Single by Eagles

from the album Desperado
- B-side: "Certain Kind of Fool"
- Released: August 6, 1973
- Genre: Country rock
- Length: 3:34
- Label: Asylum
- Songwriter: David Blue
- Producer: Glyn Johns

Eagles singles chronology
| "Tequila Sunrise" (1973) | "Outlaw Man" (1973) | "Already Gone" (1974) |

= Outlaw Man =

"Outlaw Man" is a song written by David Blue and recorded by the American rock band Eagles. The song was chosen by the Eagles for their second album, Desperado, as the song fits the theme of a Western outlaw gang of the album. It is the second single released from Desperado after "Tequila Sunrise".

==Background==
Glenn Frey provides the lead vocals on this song, with the other members singing harmony on the chorus "Woman don't try to love me don't try to understand. The Life upon the road is a life of an Outlaw man."
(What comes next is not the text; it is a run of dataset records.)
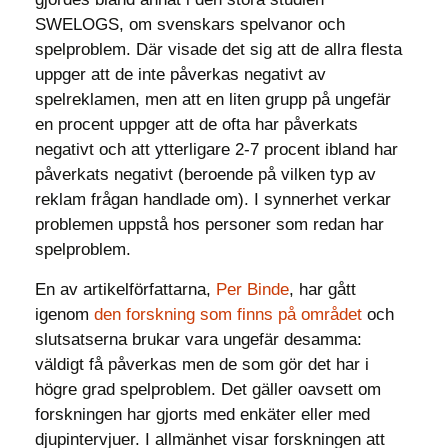
SWELOGS, om svenskars spelvanor och
spelproblem. Där visade det sig att de allra flesta
uppger att de inte påverkas negativt av
spelreklamen, men att en liten grupp på ungefär
en procent uppger att de ofta har påverkats
negativt och att ytterligare 2-7 procent ibland har
påverkats negativt (beroende på vilken typ av
reklam frågan handlade om). I synnerhet verkar
problemen uppstå hos personer som redan har
spelproblem.
En av artikelförfattarna,
Per Binde
, har gått
igenom
den forskning som finns på området
och
slutsatserna brukar vara ungefär desamma:
väldigt få påverkas men de som gör det har i
högre grad spelproblem. Det gäller oavsett om
forskningen har gjorts med enkäter eller med
djupintervjuer. I allmänhet visar forskningen att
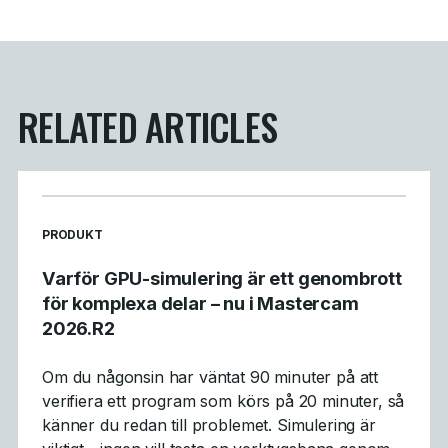
RELATED ARTICLES
READ MORE ARTICLES ABOUT
PRODUKT
Varför GPU-simulering är ett genombrott
för komplexa delar – nu i Mastercam
2026.R2
Om du någonsin har väntat 90 minuter på att
verifiera ett program som körs på 20 minuter, så
känner du redan till problemet. Simulering är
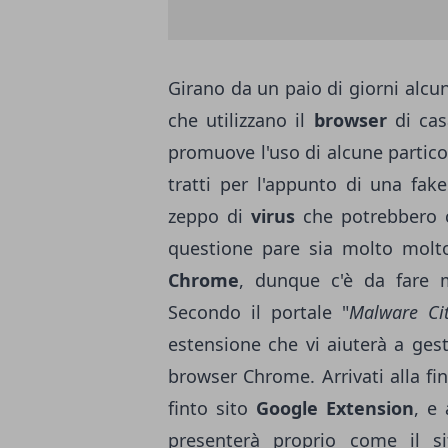
Girano da un paio di giorni alcu
che utilizzano il
browser
di ca
promuove l'uso di alcune particol
tratti per l'appunto di una fak
zeppo di
virus
che potrebbero c
questione pare sia molto molto
Chrome
, dunque c'è da fare m
Secondo il portale "
Malware Ci
estensione che vi aiuterà a gest
browser Chrome. Arrivati alla fine
finto sito
Google Extension
, e
presenterà proprio come il s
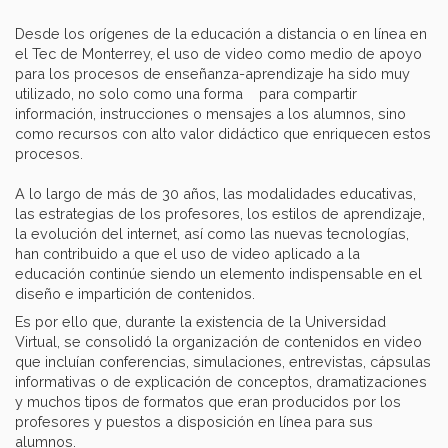
Desde los orígenes de la educación a distancia o en línea en
el Tec de Monterrey, el uso de video como medio de apoyo
para los procesos de enseñanza-aprendizaje ha sido muy
utilizado, no solo como una forma para compartir
información, instrucciones o mensajes a los alumnos, sino
como recursos con alto valor didáctico que enriquecen estos
procesos.
A lo largo de más de 30 años, las modalidades educativas,
las estrategias de los profesores, los estilos de aprendizaje,
la evolución del internet, así como las nuevas tecnologías,
han contribuido a que el uso de video aplicado a la
educación continúe siendo un elemento indispensable en el
diseño e impartición de contenidos.
Es por ello que, durante la existencia de la Universidad
Virtual, se consolidó la organización de contenidos en video
que incluían conferencias, simulaciones, entrevistas, cápsulas
informativas o de explicación de conceptos, dramatizaciones
y muchos tipos de formatos que eran producidos por los
profesores y puestos a disposición en línea para sus
alumnos.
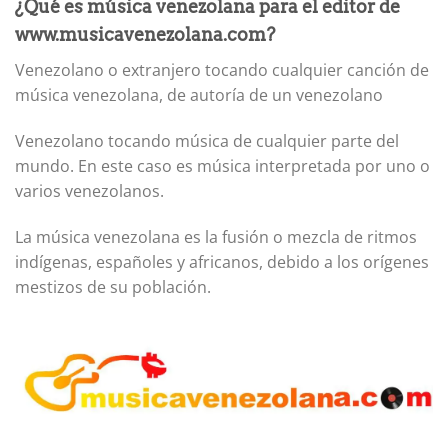
¿Qué es música venezolana para el editor de
www.musicavenezolana.com?
Venezolano o extranjero tocando cualquier canción de
música venezolana, de autoría de un venezolano
Venezolano tocando música de cualquier parte del
mundo. En este caso es música interpretada por uno o
varios venezolanos.
La música venezolana es la fusión o mezcla de ritmos
indígenas, españoles y africanos, debido a los orígenes
mestizos de su población.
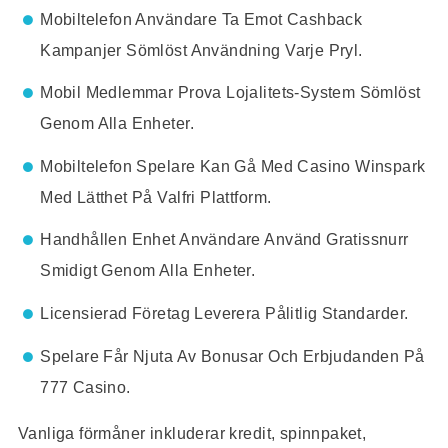
Mobiltelefon Användare Ta Emot Cashback
Kampanjer Sömlöst Användning Varje Pryl.
Mobil Medlemmar Prova Lojalitets-System Sömlöst
Genom Alla Enheter.
Mobiltelefon Spelare Kan Gå Med Casino Winspark
Med Lätthet På Valfri Plattform.
Handhållen Enhet Användare Använd Gratissnurr
Smidigt Genom Alla Enheter.
Licensierad Företag Leverera Pålitlig Standarder.
Spelare Får Njuta Av Bonusar Och Erbjudanden På
777 Casino.
Vanliga förmåner inkluderar kredit, spinnpaket,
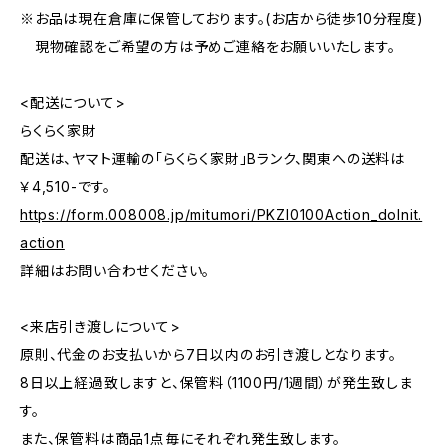
※お品は現在倉庫に保管しております。(お店から徒歩10分程度)
現物確認をご希望の方は予めご連絡をお願いいたします。
<配送について>
らくらく家財
配送は、ヤマト運輸の「らくらく家財」Bランク、関東への送料は
￥4,510-です。
https://form.008008.jp/mitumori/PKZI0100Action_doInit.
action
詳細はお問い合わせください。
<来店引き渡しについて>
原則、代金のお支払いから7日以内のお引き渡しとなります。
8日以上経過致しますと、保管料（1100円/1週間）が発生致しま
す。
また、保管料は商品1点毎にそれぞれ発生致します。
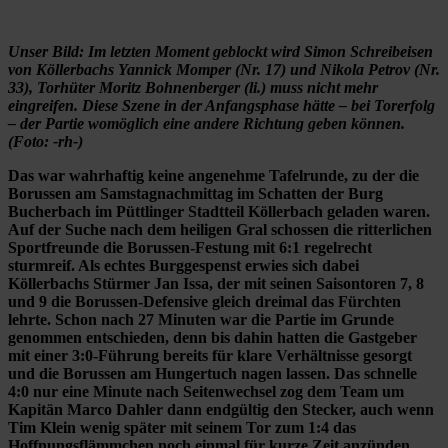
Unser Bild: Im letzten Moment geblockt wird Simon Schreibeisen
von Köllerbachs Yannick Momper (Nr. 17) und Nikola Petrov (Nr.
33), Torhüter Moritz Bohnenberger (li.) muss nicht mehr
eingreifen. Diese Szene in der Anfangsphase hätte – bei Torerfolg
– der Partie womöglich eine andere Richtung geben können.
(Foto: -rh-)
Das war wahrhaftig keine angenehme Tafelrunde, zu der die
Borussen am Samstagnachmittag im Schatten der Burg
Bucherbach im Püttlinger Stadtteil Köllerbach geladen waren.
Auf der Suche nach dem heiligen Gral schossen die ritterlichen
Sportfreunde die Borussen-Festung mit 6:1 regelrecht
sturmreif. Als echtes Burggespenst erwies sich dabei
Köllerbachs Stürmer Jan Issa, der mit seinen Saisontoren 7, 8
und 9 die Borussen-Defensive gleich dreimal das Fürchten
lehrte. Schon nach 27 Minuten war die Partie im Grunde
genommen entschieden, denn bis dahin hatten die Gastgeber
mit einer 3:0-Führung bereits für klare Verhältnisse gesorgt
und die Borussen am Hungertuch nagen lassen. Das schnelle
4:0 nur eine Minute nach Seitenwechsel zog dem Team um
Kapitän Marco Dahler dann endgültig den Stecker, auch wenn
Tim Klein wenig später mit seinem Tor zum 1:4 das
Hoffnungsflämmchen noch einmal für kurze Zeit anzünden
Billboard said it had a "strong, Western flavored country rock sound... and polished vocal harmony." Record World said that it "is a natural for both AM and FM airplay" and that it is "well produced by Glyn Johns."

==Personnel==
- Glenn Frey: lead vocals, acoustic guitar
- Bernie Leadon: harmony vocals, lead guitar, guitar solo
- Randy Meisner: harmony vocals, bass guitar
- Don Henley: harmony vocals, drums
- Jim Ed Norman: electric piano

==Charts==

| Chart (1973) | Peak position |
|---|---|
| US Billboard Hot 100 | 59 |

==Other recordings==
- The song was also recorded by David Blue and released on his 1973 album Nice Baby and the Angel.